Clint Eastwood has a little fun with his iconic Man with No Name persona from Sergio Leone’s classic spaghetti westerns (A Fistful of Dollars, etc.) in the 1973 High Plains Drifter, the second feature he directed following Play Misty for Me.
This time Eastwood is The Stranger, a taciturn gunslinger who literally emerges in the spooky, opening shot from waves of shimmering desert heat at a vast distance from the camera. His horse trots like that of an Arthurian knight as The Stranger enters and passes through the length of a tiny mining town called Lago. The eyes of the townspeople are fixed on him—what does he want here? Well, he wants a beer, a shave, and a bath.
But he also seems to have some larger purpose mysteriously tied, as we see in The Stranger’s dreams, to the brutal murder of the town’s former sheriff, a crime the entire town supported to suppress his intention to reveal corruption. The unstated suggestion in the story is that this outsider, perhaps in a supernatural way, has come to wreak Old Testament-like wrath on these sinners. Meanwhile, the hired killers, betrayed by these terrible people, have been released from prison and are on their way to Lago to exact revenge.
Will The Stranger, who has already shot seven bad guys in 24 hours, help Lago defend itself? He will, but at a price, enjoying some spoils and commanding everyone, in an act of pure irony he enjoys, to paint all of Lago hellfire red.

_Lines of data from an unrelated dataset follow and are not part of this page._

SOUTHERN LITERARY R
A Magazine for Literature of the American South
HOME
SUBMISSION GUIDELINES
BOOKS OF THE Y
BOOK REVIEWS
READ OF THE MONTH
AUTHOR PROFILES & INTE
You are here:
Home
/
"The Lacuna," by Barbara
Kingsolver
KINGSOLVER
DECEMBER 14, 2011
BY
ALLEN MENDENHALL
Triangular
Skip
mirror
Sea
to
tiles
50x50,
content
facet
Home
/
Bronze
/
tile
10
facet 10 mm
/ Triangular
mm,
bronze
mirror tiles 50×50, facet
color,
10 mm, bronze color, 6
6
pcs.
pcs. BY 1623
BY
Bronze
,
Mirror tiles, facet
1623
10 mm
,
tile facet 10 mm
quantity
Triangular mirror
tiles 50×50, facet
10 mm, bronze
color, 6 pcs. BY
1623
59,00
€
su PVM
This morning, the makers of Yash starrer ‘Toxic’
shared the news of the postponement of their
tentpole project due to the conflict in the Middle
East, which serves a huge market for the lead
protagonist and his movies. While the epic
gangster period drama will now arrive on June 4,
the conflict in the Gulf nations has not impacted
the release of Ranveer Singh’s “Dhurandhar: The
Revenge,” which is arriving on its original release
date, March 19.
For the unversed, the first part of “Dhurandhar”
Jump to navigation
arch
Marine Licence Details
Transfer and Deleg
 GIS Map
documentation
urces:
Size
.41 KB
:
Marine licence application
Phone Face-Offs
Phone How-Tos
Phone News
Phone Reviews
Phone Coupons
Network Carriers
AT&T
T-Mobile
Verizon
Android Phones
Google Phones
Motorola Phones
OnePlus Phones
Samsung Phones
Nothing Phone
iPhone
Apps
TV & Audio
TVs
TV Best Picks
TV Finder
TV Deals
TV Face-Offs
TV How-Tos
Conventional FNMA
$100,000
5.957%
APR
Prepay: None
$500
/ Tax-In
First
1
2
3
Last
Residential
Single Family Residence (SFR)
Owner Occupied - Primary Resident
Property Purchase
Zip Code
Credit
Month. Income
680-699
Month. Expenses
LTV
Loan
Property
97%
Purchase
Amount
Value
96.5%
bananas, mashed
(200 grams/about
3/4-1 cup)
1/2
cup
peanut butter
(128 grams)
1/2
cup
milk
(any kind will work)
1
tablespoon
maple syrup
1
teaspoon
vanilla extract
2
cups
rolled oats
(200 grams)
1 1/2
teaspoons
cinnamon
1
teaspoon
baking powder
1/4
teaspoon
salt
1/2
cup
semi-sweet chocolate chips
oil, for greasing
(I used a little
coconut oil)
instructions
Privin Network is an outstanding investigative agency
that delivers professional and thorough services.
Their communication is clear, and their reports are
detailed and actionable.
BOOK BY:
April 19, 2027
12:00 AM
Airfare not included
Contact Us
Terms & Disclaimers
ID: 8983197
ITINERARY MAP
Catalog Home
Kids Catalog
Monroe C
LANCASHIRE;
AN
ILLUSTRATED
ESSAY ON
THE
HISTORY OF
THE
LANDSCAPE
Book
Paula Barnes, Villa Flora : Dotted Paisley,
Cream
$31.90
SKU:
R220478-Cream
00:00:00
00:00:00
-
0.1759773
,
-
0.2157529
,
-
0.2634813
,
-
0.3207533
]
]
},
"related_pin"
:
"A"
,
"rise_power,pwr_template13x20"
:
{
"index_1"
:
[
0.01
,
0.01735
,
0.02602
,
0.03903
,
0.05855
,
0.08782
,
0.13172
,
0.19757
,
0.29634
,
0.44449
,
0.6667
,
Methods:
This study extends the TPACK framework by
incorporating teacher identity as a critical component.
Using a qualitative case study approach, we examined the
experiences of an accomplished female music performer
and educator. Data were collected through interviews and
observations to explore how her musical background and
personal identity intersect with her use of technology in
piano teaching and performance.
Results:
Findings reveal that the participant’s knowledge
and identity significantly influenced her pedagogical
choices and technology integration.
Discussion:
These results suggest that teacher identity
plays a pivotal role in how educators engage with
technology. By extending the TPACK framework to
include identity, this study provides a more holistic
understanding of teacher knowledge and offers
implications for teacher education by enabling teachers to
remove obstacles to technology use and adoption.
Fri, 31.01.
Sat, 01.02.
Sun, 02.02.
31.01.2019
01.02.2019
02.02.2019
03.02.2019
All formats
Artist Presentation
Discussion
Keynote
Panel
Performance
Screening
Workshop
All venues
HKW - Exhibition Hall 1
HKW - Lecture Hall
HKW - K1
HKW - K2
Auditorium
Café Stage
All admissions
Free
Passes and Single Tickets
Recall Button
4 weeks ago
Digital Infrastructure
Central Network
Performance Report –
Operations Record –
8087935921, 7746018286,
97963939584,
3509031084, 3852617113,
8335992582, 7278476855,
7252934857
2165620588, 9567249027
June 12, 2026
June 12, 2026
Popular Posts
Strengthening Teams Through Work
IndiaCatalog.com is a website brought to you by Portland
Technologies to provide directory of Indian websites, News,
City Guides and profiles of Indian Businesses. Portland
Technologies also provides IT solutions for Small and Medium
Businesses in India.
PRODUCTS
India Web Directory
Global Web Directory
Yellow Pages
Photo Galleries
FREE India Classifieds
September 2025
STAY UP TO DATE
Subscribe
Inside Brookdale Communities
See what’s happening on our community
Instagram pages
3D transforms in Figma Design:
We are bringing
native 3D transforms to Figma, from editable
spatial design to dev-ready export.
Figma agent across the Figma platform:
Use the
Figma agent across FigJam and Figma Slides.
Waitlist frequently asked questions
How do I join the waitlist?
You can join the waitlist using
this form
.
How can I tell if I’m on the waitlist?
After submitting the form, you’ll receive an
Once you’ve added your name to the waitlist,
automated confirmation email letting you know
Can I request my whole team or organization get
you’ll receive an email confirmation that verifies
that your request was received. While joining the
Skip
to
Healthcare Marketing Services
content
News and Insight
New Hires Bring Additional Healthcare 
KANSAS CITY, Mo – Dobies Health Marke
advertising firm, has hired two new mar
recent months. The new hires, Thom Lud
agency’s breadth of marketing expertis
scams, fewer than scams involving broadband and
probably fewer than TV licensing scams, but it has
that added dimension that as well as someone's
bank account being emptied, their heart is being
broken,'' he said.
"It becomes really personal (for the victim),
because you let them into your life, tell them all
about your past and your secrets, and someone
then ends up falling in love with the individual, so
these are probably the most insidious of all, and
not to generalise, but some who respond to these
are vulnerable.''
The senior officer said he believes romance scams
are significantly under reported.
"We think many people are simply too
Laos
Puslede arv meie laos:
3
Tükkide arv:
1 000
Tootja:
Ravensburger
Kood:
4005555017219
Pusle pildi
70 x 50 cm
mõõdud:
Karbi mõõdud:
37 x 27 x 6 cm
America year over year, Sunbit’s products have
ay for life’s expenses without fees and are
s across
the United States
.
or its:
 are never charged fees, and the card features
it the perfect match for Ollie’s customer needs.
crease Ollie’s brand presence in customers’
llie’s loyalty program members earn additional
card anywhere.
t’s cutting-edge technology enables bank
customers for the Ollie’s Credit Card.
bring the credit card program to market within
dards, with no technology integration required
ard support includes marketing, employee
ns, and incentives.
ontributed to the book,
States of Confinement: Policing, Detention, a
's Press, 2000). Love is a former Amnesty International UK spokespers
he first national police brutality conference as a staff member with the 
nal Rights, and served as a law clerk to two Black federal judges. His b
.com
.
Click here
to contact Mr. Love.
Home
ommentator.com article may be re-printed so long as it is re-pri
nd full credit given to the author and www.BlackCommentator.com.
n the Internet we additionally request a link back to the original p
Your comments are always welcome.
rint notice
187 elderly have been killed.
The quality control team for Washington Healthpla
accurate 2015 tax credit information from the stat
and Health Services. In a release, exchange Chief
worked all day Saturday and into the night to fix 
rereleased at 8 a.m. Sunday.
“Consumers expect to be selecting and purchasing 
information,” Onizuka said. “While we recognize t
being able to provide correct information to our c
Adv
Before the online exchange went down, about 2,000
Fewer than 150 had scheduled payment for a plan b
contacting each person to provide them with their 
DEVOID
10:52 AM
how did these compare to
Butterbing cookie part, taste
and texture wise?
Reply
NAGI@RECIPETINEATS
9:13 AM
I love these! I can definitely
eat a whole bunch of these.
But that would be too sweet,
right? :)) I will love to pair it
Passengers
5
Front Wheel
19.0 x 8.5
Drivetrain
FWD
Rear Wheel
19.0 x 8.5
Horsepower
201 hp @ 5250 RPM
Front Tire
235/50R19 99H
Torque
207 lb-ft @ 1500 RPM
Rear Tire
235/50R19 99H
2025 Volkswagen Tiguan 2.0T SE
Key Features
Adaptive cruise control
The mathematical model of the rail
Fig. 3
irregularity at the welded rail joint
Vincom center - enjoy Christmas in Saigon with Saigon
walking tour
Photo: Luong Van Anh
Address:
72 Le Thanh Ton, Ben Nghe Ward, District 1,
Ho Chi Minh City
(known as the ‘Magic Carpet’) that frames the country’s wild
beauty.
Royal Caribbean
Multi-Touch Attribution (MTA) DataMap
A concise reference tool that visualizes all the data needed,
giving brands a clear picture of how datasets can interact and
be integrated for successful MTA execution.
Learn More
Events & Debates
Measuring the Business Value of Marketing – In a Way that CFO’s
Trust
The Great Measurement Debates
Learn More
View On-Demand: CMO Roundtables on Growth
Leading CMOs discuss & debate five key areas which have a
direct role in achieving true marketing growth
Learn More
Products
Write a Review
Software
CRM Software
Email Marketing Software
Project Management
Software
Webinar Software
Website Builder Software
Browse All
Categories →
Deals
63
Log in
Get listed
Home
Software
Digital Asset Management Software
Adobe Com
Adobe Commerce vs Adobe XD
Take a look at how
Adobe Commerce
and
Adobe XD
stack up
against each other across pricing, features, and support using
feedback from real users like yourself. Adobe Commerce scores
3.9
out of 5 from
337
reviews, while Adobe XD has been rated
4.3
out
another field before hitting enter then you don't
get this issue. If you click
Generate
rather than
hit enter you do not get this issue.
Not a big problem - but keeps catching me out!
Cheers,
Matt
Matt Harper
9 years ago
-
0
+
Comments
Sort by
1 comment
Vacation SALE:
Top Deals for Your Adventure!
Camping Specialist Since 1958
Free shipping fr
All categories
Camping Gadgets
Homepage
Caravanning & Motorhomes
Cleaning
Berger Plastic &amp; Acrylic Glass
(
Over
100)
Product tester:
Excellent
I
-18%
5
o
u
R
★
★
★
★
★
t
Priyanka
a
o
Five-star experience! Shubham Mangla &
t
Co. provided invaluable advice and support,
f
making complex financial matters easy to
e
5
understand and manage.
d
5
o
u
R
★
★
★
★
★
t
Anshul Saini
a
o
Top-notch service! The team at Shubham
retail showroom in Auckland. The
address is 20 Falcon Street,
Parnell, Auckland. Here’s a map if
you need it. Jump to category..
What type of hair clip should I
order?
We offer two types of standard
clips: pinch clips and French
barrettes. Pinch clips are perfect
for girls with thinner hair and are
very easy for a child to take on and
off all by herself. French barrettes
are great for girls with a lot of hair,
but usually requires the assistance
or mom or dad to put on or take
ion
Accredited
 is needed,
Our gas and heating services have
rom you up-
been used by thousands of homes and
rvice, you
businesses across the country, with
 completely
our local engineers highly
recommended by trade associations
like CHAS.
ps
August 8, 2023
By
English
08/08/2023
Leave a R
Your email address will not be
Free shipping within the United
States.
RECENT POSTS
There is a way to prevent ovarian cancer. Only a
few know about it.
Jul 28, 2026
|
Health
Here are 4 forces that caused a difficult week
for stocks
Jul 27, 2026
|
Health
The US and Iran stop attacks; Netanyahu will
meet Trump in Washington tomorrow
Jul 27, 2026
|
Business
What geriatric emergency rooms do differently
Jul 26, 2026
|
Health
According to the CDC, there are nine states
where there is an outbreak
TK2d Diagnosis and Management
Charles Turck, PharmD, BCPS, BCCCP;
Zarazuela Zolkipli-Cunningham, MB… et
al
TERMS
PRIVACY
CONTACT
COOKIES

Eastwood has a fluid command of his widescreen, beautiful images (a nearby sea that turns up in a number of shots adds to the Biblical feel of the story), and the little wooden town’s isolation in an endless dry landscape is haunting. The action is crisp and the cast is full of creative energy. (An actor of short stature named Billy Curtis is a standout.) Eastwood has a sharp-edged presence that, typically for him, is truly compelling. Strongly recommended.